BLACK HISTORY MONTH
February 1, 1960 | The Greensboro Sit-Ins
On February 1, 1960, four young North Carolina A & T State University students (Ezell Blair, Jr., Franklin McCain, Joseph McNeil and David Richmond) walked a few blocks from the campus downtown to Woolworth’s Department Store in Greensboro, North Carolina for the changing of history.

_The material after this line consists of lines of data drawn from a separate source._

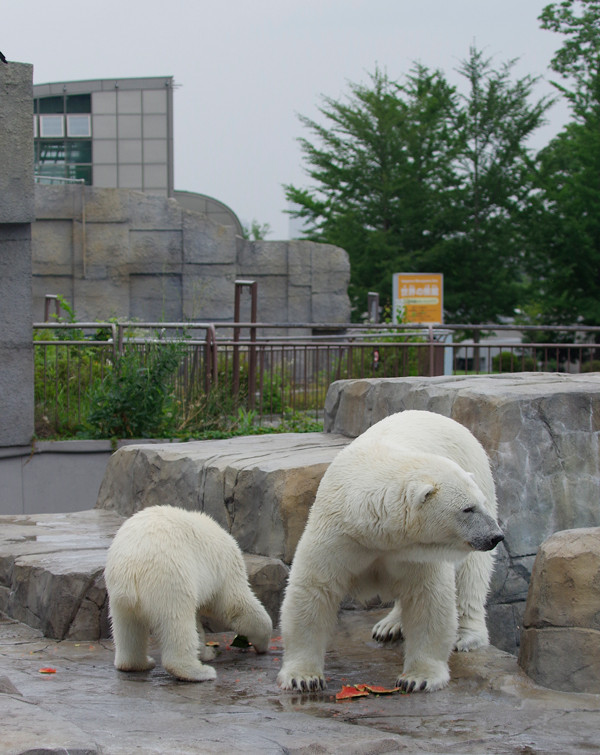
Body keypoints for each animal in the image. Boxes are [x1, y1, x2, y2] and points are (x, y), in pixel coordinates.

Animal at [278, 410, 504, 692]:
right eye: (467, 509)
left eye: (477, 504)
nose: (496, 535)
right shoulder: (339, 536)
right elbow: (313, 590)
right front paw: (303, 678)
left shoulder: (417, 552)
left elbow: (429, 597)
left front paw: (419, 678)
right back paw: (388, 626)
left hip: (478, 471)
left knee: (471, 574)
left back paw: (466, 635)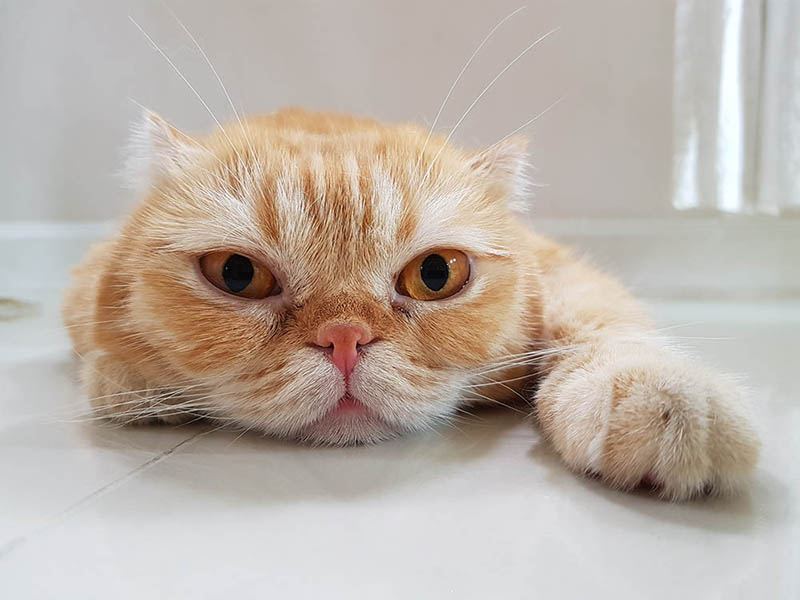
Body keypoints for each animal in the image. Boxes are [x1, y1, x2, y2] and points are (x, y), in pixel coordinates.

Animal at [61, 106, 756, 496]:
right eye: (236, 274)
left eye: (436, 274)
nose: (345, 339)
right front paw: (131, 381)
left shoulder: (559, 267)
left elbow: (600, 316)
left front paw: (662, 394)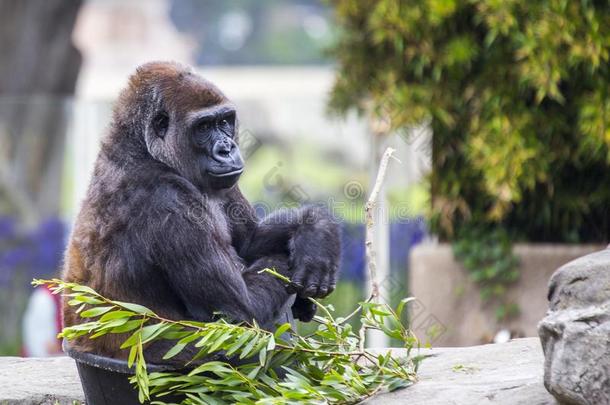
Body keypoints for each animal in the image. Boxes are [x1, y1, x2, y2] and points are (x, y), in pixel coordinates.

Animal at [63, 61, 340, 362]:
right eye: (203, 126)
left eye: (224, 121)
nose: (227, 149)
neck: (143, 148)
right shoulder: (170, 199)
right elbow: (241, 315)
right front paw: (293, 274)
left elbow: (251, 240)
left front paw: (316, 235)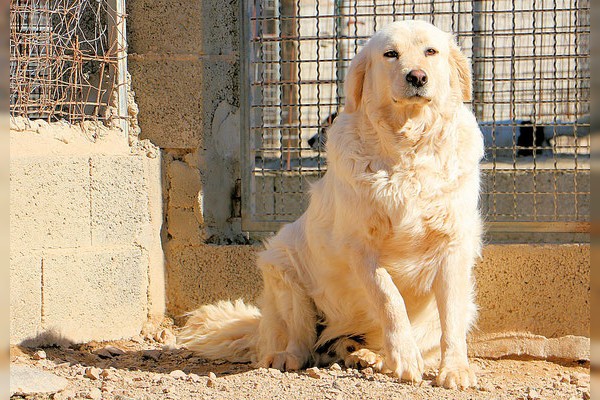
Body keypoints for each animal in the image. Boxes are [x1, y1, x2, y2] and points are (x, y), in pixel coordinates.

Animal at [178, 20, 482, 390]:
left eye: (431, 51)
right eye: (391, 54)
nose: (417, 77)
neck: (407, 148)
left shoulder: (453, 246)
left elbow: (450, 317)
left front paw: (455, 369)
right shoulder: (360, 248)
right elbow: (389, 298)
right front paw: (405, 358)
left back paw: (368, 355)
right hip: (284, 265)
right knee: (300, 340)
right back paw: (288, 357)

The “Greensboro Four” late in the afternoon sat on four bar stools at the segregated lunch counter and asked for coffee. When they were refused service, they remained at their seats until closing. The next day over twenty students returned with them including some from the all female Bennett College. The third day included over 60 persons followed by over 300 on the fourth day. With promotion of the sit-ins in the media, the sit-in tactics spread to other cities in North Carolina and eventually throughout the southeast. This Greensboro sit-in is credited as being the major and most influential sit-in of the civil rights era.
Eventually, Woolworth’s and other stores gave in to the sit-ins due to loss of financial business and the negative public relations occurring with the publicity.
February 3, 1870 | 15th Amendment (Black suffrage) passed
The 15th Amendment to the United States Constitution was ratified on February 3, 1870. The amendment reads, “The right of citizens of the United States to vote shall not be denied or abridged by the United States or by any State on account of race, color, or previous condition of servitude.” The 15th Amendment guaranteed African-American men the right to vote. In addition, the right to vote could not be denied to anyone in the future based on a person’s race.
February 4, 1864 | 24th Amendment abolished Poll tax
Ratification of the Twenty-fourth Amendment marked the culmination of an endeavor begun in Congress in 1939 to eliminate the poll tax as a qualification for voting in federal elections. Property qualifications extend back to colonial days, but the poll tax itself as a qualification was instituted in eleven states of the South following the end of Reconstruction, although at the time of the ratification of this Amendment only five states still retained it.
Congress viewed the qualification as “an obstacle to the proper exercise of a citizen’s franchise” and expected its removal to “provide a more direct approach to participation by more of the people in their government.” Congress similarly thought that a constitutional amendment was necessary, because the qualifications had previously survived constitutional challenges on several grounds.
February 5, 1958 | President Dwight D. Eisenhower appointed Wharton as Minister to Romania
In 1958, President Dwight D. Eisenhower appointed Wharton as Minister to Romania, which was another major breakthrough. Wharton at that time was the highest ranking black diplomat in the U.S. foreign service. Then in early 1961, Eisenhower appointed him Ambassador to Norway. This was the first time an African-American held such a post in a European nation. Mr. Wharton’s appointments in both Romania and Norway were in part due to the government strategy of placing prominent African-Americans in international posts in an attempt to counter the ill effects of international outrage over domestic racial discrimination.